**Data section**
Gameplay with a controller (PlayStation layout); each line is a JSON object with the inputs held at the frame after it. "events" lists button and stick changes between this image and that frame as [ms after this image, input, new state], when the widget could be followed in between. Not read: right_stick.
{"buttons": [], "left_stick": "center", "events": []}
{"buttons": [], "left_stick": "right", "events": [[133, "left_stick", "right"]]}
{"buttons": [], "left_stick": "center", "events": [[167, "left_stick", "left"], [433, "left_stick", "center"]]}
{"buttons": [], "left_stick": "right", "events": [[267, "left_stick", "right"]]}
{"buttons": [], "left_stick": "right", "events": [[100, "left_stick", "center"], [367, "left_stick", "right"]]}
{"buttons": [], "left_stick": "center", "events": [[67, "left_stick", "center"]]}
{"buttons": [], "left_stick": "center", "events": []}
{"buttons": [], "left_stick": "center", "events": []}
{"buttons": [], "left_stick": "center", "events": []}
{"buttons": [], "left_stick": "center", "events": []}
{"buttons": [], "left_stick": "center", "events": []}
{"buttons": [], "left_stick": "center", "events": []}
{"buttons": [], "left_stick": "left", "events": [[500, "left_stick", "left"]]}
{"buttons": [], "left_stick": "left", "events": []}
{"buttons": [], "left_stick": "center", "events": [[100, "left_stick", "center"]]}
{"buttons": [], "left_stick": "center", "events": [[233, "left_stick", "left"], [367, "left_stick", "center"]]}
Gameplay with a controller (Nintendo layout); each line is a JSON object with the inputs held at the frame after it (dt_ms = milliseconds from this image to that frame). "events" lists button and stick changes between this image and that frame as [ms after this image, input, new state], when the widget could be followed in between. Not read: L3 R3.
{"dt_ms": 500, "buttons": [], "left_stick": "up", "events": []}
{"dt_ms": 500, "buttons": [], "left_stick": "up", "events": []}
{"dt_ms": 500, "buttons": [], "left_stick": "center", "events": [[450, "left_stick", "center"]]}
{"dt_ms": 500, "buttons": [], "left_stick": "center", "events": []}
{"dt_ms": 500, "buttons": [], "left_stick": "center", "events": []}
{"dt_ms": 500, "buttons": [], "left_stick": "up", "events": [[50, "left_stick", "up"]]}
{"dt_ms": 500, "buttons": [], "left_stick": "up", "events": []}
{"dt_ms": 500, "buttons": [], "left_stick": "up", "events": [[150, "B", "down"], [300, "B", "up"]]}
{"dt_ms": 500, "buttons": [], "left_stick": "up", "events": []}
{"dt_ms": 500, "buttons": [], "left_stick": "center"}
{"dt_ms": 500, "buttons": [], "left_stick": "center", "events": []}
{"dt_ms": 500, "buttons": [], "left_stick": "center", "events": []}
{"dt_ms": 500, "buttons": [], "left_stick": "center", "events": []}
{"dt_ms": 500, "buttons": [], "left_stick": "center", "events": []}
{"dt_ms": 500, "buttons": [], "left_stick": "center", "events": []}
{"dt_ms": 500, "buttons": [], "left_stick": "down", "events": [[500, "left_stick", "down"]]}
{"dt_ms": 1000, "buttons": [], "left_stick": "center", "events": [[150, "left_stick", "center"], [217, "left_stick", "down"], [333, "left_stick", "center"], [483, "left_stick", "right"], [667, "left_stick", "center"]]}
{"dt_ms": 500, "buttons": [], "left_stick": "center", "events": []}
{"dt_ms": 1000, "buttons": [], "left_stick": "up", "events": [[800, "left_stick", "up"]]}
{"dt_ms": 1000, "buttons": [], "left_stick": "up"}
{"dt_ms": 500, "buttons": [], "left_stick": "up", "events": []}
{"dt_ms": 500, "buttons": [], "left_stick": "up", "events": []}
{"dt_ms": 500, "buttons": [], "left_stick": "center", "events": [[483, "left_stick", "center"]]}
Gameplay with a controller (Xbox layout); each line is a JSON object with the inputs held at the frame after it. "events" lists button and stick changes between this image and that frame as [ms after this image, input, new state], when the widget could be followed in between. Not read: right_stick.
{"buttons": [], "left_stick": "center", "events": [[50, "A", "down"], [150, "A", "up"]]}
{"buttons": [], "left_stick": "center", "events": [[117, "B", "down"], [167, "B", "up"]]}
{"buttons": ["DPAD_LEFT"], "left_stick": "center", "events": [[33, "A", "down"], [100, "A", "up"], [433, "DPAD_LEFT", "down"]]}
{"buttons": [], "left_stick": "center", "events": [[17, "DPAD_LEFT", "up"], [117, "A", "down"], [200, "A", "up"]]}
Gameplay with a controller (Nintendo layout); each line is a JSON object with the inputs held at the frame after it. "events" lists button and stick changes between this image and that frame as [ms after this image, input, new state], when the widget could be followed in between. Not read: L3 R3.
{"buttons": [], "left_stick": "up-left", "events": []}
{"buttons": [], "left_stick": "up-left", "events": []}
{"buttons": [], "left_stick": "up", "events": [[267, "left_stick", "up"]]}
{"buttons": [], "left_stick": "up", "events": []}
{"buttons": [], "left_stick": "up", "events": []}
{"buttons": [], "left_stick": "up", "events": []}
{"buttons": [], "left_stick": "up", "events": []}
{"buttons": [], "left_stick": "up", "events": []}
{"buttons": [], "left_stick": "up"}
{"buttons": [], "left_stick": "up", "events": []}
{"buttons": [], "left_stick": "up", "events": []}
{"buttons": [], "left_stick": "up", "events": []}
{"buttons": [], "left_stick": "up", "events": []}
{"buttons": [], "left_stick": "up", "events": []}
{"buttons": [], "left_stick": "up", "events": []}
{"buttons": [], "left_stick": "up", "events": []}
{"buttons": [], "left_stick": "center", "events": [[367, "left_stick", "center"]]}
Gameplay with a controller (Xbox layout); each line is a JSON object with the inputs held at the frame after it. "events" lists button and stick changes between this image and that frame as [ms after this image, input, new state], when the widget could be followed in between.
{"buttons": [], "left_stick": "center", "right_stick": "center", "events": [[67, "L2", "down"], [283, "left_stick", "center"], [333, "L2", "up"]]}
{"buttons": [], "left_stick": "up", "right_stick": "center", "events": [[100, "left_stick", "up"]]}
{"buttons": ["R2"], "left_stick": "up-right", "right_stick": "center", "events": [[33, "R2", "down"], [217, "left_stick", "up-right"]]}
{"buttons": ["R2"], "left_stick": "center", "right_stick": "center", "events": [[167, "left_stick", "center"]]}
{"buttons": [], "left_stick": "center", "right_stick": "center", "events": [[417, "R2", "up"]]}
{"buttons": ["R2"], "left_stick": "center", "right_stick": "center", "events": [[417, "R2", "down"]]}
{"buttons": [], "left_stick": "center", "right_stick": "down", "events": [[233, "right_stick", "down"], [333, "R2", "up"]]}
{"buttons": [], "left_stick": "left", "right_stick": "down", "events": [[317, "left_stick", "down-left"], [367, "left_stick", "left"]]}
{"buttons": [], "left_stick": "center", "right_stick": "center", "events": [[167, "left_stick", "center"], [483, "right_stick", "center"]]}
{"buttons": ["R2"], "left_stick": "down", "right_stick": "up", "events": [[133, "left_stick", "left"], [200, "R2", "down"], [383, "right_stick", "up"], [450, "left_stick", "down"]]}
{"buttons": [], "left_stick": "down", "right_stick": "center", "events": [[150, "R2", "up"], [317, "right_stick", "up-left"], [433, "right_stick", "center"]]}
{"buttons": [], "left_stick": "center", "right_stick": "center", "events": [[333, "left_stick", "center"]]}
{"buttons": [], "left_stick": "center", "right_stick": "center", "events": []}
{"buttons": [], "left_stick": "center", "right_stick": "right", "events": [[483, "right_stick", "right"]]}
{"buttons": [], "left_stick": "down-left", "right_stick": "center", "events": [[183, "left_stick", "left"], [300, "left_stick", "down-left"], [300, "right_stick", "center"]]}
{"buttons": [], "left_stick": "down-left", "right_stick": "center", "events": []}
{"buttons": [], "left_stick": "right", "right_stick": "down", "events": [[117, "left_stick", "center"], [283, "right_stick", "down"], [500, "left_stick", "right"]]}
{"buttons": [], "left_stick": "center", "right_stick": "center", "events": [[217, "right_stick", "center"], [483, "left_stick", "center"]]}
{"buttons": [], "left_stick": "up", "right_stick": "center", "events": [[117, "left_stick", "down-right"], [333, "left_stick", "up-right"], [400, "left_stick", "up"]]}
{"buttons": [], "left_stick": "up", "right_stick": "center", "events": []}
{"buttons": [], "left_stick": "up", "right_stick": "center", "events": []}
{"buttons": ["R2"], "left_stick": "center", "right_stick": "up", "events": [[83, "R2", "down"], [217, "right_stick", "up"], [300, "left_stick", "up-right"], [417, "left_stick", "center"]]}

**Instructions for the task**
Look through the material above for "Nintendo" and copy the lines that have it.

**Solution to this problem**
Gameplay with a controller (Nintendo layout); each line is a JSON object with the inputs held at the frame after it (dt_ms = milliseconds from this image to that frame). "events" lists button and stick changes between this image and that frame as [ms after this image, input, new state], when the widget could be followed in between. Not read: L3 R3.
Gameplay with a controller (Nintendo layout); each line is a JSON object with the inputs held at the frame after it. "events" lists button and stick changes between this image and that frame as [ms after this image, input, new state], when the widget could be followed in between. Not read: L3 R3.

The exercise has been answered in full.